Whoa, that's enough, whoa...Moreno Soldevila ad loc.:
ohe, iam satis est, ohe...
cf. Hor. S. 1.5.12–13. The interjection ohe (Gr. ὠή or ὠῆ) roughly means 'stop it' (OLD s.v. 1a), although it can simply imply impatience or tiresomeness (OLD s.v. 1b): cf. Don. ad Ter. Ph. 377 ohe interiectio est satietatem usque ad fastidium designans. It belongs to oral language; it is, therefore, highly common in comedy: Pl. As. 384; Bac. 1065; Ter. Ph. 418; 1001; cf. Pers. 1.23. It is normally reinforced by the adverb iam (Ter. Ad. 723; 769 [cf. Hau. 879]; Hor. S. 2.5.96), or even by iam satis (Pl. Cas. 248; St. 734). For its prosody, see TLL s.v. 536.36–43 (W.). Both here and in line 9, the first ohe has two long vowels, whereas the second has a short /o/ (cf. 1.31.1, for the different prosody of tibi: tĭbī and tĭbĭ). Martial further uses iam satis est in 7.51.14 et cum 'Iam satis est' dixeris, ille leget (Galán ad loc.); 9.6.4; cf. Pl. As. 329 iam satis est mihi; Hor. S. 1.1.120 iam satis est; Ep. 1.7.16; [Quint.] Decl. 6.7.The sentence is in A. Otto, Die Sprichwörter und sprichwörtlichen Redensarten der Römer (Leipzig: B.G. Teubner, 1890), p. 309 (#1591), but not in Renzo Tosi, Dictionnaire des sentences latines et grecques, tr. Rebecca Lenoir (Grenoble: Jérôme Millon, 2010).
I find it a useful expression these days, when so many things disgust me. To translate Donatus (quoted above by Moreno Soldevila), "Ohe is an interjection signifying surfeit to the point of disgust."

• _Data section_:
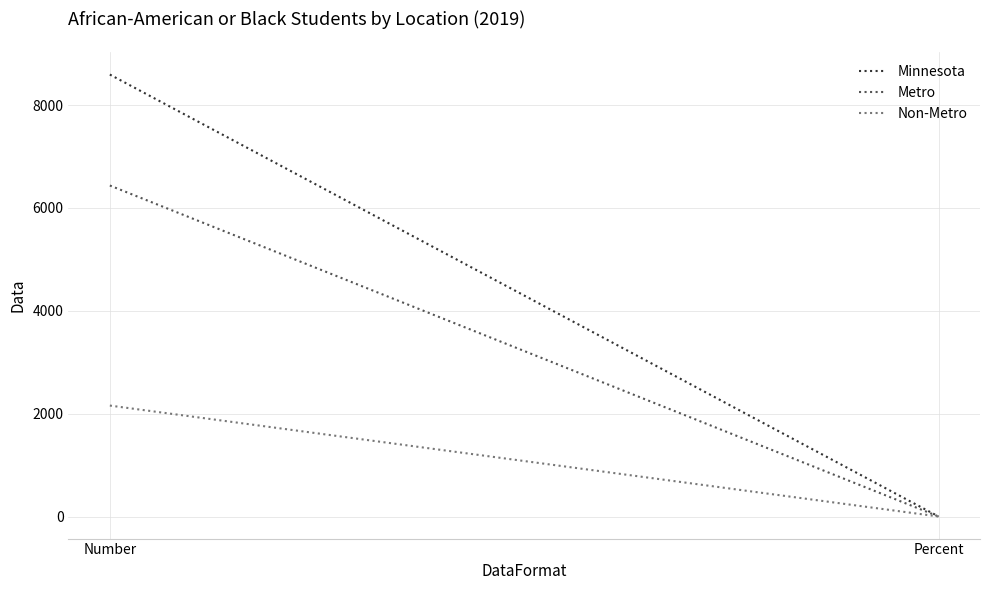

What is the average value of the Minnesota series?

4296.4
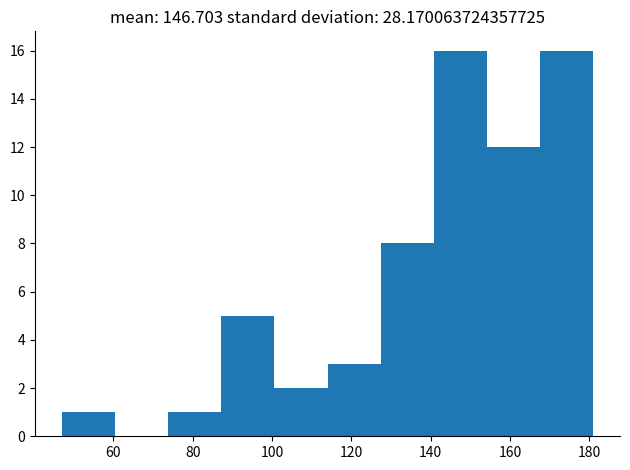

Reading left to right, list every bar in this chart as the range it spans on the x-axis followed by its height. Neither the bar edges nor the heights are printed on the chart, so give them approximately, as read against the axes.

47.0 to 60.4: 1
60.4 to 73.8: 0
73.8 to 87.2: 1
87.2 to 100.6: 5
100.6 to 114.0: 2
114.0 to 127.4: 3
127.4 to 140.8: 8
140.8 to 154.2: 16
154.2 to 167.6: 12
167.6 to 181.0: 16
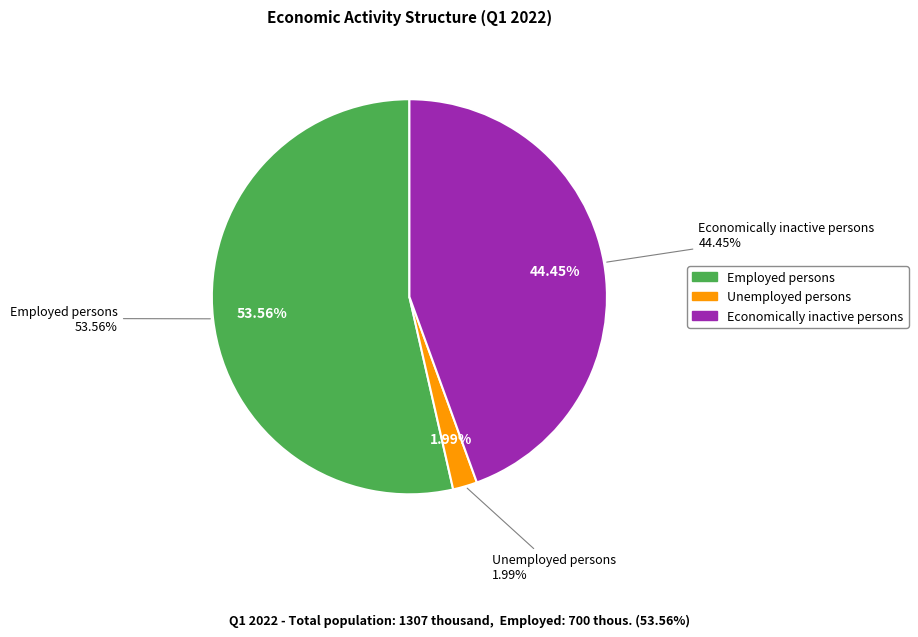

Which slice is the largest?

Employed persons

• _Work instructions_: List every passage of Horace cited in the note on ohe, giving each reference as abbreviated there.

• _Response to the task_:
S. 1.5.12–13
S. 2.5.96
S. 1.1.120
Ep. 1.7.16